坂本家住宅
Sakamoto



山梨県指定文化財 (平成15年3月27日指定)
山梨県山梨市三富徳和420-1
建築年代/宝暦11年(1761)
当住宅が所在する徳和地区は、三富地区かの南端から徳和川に沿って西に入った山間にあり、南向きの斜面に石垣で築いた屋敷地や耕地が段々と続いています。住宅の建築年代は、棟札により宝暦11年(1761)に建築されたことが明らかになっています。建物は、桁行10間(18.2m)、梁間4.5間(8.2m)の直家で、梁間4.5間の中央を棟通りとして、屋根は切妻造り、茅葺で全面を鉄板で覆っています。主体部は「イドコ」廻りの上屋柱相互に楣梁を架け、また棟通りに大黒柱が建たない、いわゆる「四つ建」形式です。柱、梁などの構造材はもちろん、造作材や建具など古い部材、形式が残されています。建築様式の変遷過程や建築年代が明らかなため。峡東地方の民家の指標となる貴重な遺構です。
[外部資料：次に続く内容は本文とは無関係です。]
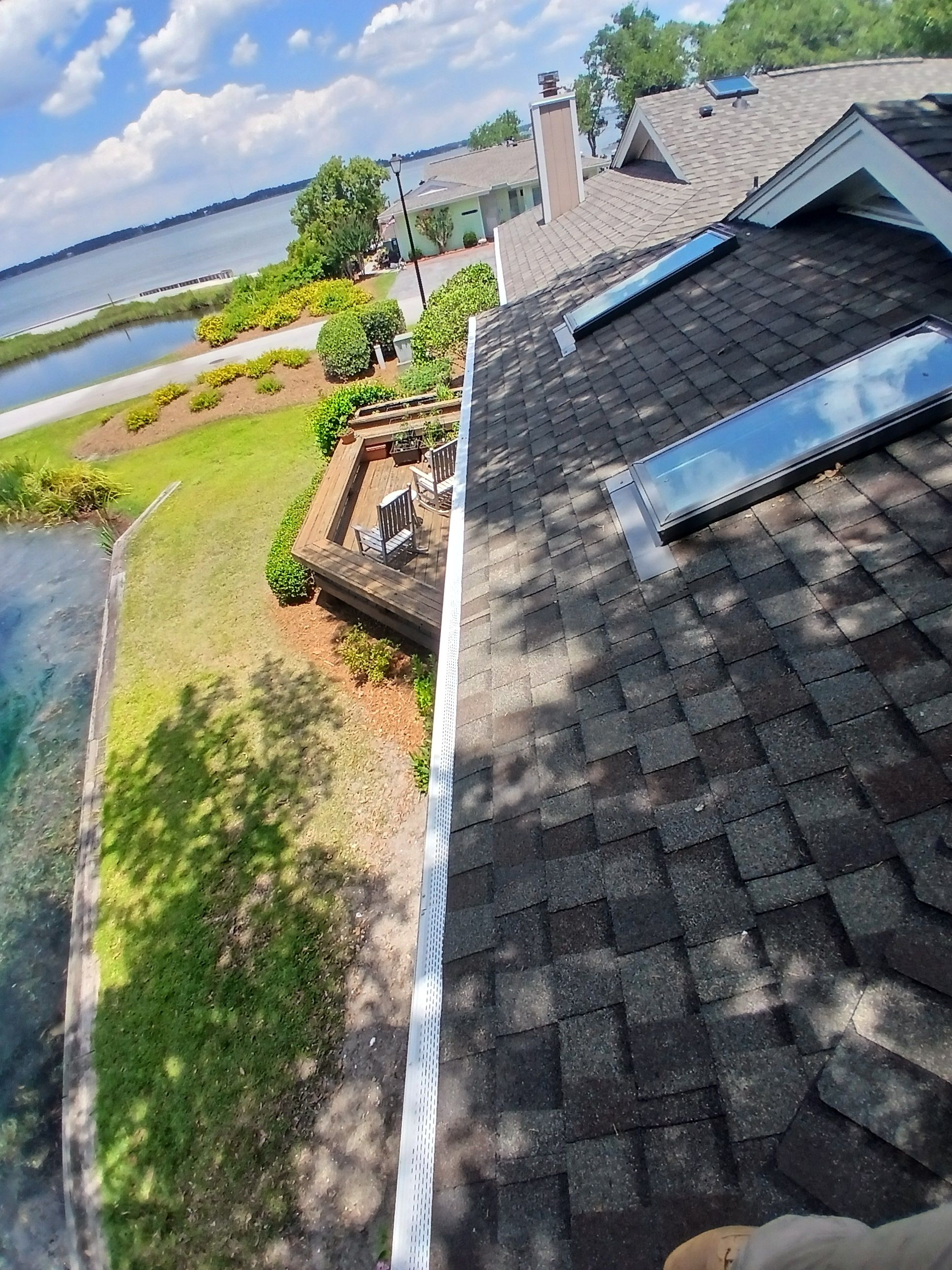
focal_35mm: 17
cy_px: 635
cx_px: 476
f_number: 2.2
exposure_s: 1/833
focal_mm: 1.4
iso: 50
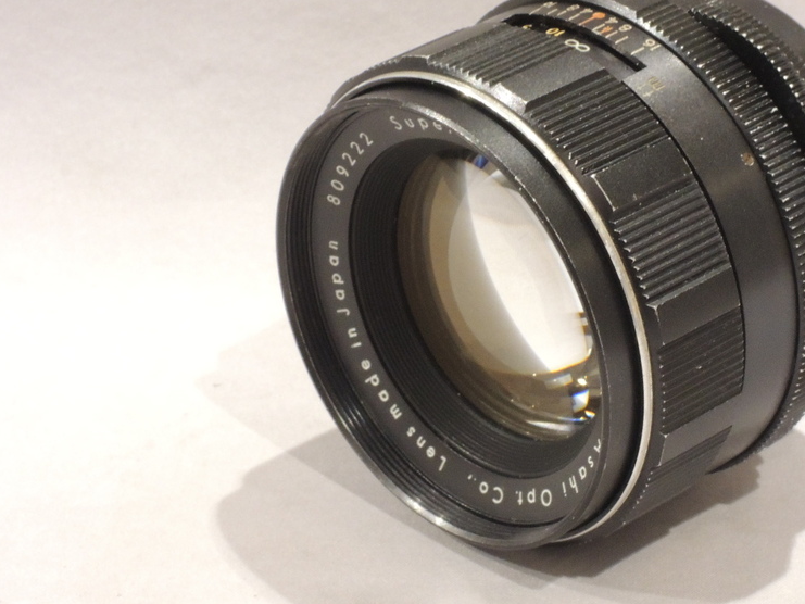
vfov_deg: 9.2
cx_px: 536
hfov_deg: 12.2
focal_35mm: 162
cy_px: 268
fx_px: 3768
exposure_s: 1/30
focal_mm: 17.9
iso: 800
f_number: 7.8
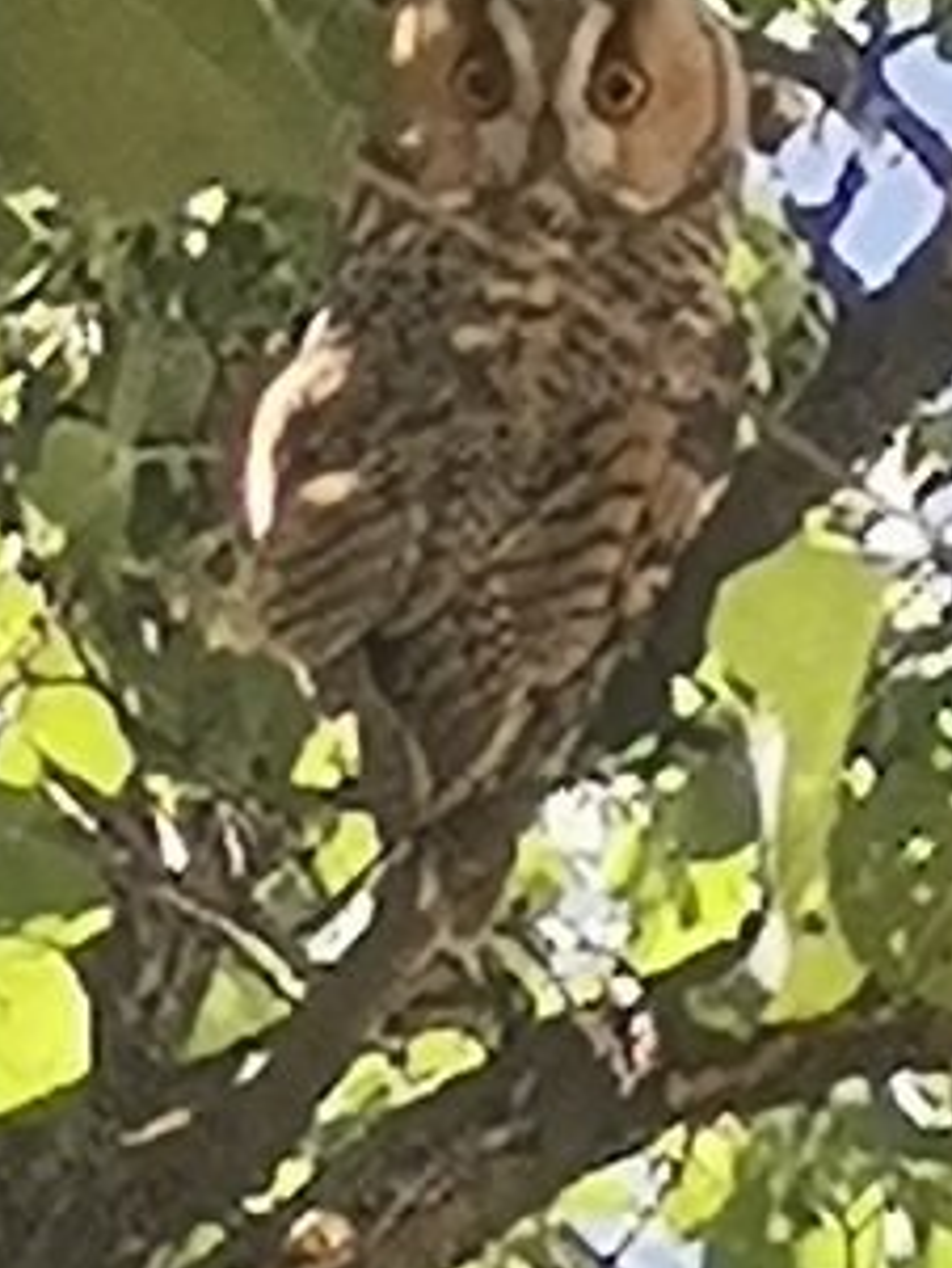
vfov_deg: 4.1
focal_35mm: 477
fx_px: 17479
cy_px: -118
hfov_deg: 3.1
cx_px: -8
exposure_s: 1/401
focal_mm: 4.75
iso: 50
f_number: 1.8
三富村は笛吹川最上流の村で、笛吹川の渓谷と断崖に沿った秩父往還は雁坂峠を超えて秩父の栃本宿に通ずる。当家の所在する徳和は三富村の南部から西に入る谷にあり、永禄8年(1565)武田信晴再興棟札を有する吉祥寺より少し上がった所に当家はある。標高は800m程もある。山村で耕地が少ないためか、屋敷地はそれほど広くはなく、背後は隣家の石垣が築かれるため、屋敷地には西から入る。当家の由緒は不詳であるが、家の規模と内馬屋を備える点から上層農家であったと推察される。甲斐国誌の徳和村の条には戸数85、男175人、女147人、馬7と記されている。